Add guardrails for mutating operations
For create, update, delete, publish, rotate, or permission-related tasks, ask for a two-step workflow: plan first, execute second. Include constraints such as environment, app name, region, naming pattern, allowed operations, and forbidden operations. This improves safety because the skill’s repository gives the core pattern, but your prompt must supply business risk boundaries.
Iterate from returned schemas, not assumptions
After the first discovery call, ask Claude to restate the relevant schema fields in plain English and identify missing inputs. Good iteration looks like:
Based on the returned Ably tool schema, list the required fields, optional fields that affect safety, and any values you still need from me before execution.

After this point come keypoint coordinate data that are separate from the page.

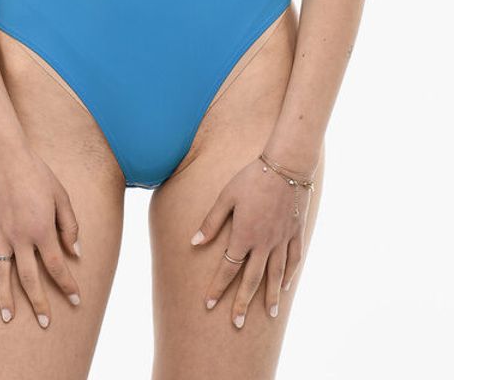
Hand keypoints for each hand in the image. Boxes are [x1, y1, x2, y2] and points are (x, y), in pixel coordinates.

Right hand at [0, 144, 82, 327]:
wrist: (4, 157)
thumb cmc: (37, 173)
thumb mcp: (61, 195)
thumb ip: (69, 225)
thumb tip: (75, 251)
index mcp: (41, 229)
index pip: (56, 266)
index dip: (67, 285)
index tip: (76, 300)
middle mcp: (20, 237)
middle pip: (29, 279)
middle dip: (39, 303)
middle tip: (45, 323)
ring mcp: (0, 234)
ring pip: (2, 274)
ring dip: (7, 298)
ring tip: (9, 317)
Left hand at [189, 157, 312, 327]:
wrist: (285, 166)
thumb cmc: (251, 178)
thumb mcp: (226, 196)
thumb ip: (211, 221)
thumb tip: (193, 242)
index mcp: (244, 235)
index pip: (227, 269)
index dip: (217, 288)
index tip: (209, 305)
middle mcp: (263, 243)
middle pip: (251, 280)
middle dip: (242, 303)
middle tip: (237, 324)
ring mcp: (282, 240)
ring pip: (275, 275)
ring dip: (270, 296)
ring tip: (269, 314)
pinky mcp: (295, 233)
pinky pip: (293, 260)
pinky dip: (289, 275)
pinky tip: (285, 286)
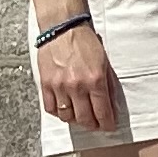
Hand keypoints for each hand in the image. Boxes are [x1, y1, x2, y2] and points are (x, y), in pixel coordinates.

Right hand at [36, 23, 121, 139]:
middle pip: (84, 119)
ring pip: (67, 117)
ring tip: (81, 116)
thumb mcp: (105, 62)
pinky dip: (59, 113)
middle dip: (93, 125)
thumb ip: (109, 85)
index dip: (107, 124)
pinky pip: (51, 109)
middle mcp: (77, 86)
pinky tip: (65, 109)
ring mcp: (59, 87)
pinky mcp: (45, 85)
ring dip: (75, 120)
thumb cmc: (85, 43)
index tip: (109, 127)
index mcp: (95, 80)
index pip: (102, 112)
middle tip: (96, 125)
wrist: (63, 29)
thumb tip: (111, 105)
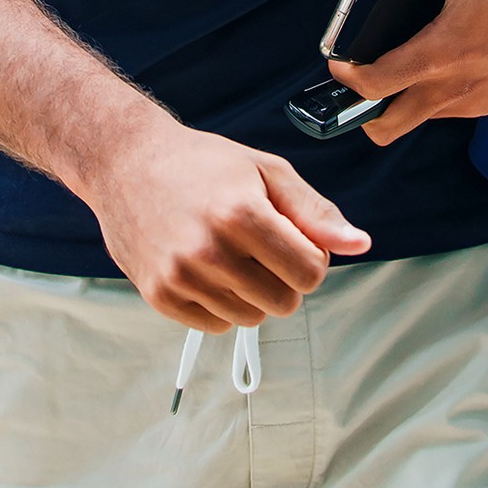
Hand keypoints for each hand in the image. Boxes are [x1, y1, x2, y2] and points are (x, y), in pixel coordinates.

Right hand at [81, 111, 370, 330]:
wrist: (127, 162)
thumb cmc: (204, 164)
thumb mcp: (266, 171)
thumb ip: (315, 212)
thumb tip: (360, 245)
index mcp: (243, 214)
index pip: (311, 273)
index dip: (310, 257)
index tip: (291, 237)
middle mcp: (209, 250)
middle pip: (284, 303)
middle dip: (284, 279)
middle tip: (261, 247)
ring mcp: (180, 276)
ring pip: (250, 319)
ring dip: (251, 293)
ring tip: (230, 253)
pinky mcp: (158, 296)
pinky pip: (215, 326)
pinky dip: (220, 304)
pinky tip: (206, 267)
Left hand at [328, 0, 487, 144]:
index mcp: (443, 53)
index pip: (377, 85)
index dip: (347, 77)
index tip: (337, 58)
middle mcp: (455, 89)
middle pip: (388, 127)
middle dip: (363, 110)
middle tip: (360, 73)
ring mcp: (475, 102)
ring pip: (418, 118)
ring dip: (399, 100)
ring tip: (397, 60)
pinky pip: (447, 111)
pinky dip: (430, 96)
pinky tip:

This keeps the workflow anchored to live Rube metadata and makes errors easier to catch before a tool call runs.
Watch for common failure modes
Common blockers are missing Rube MCP setup, inactive Ably connection, vague task descriptions, and skipped tool discovery. If the skill produces uncertain output, restart from RUBE_SEARCH_TOOLS with a narrower use case. If authentication fails, resolve RUBE_MANAGE_CONNECTIONS first; no amount of prompt refinement will fix an inactive Ably connection.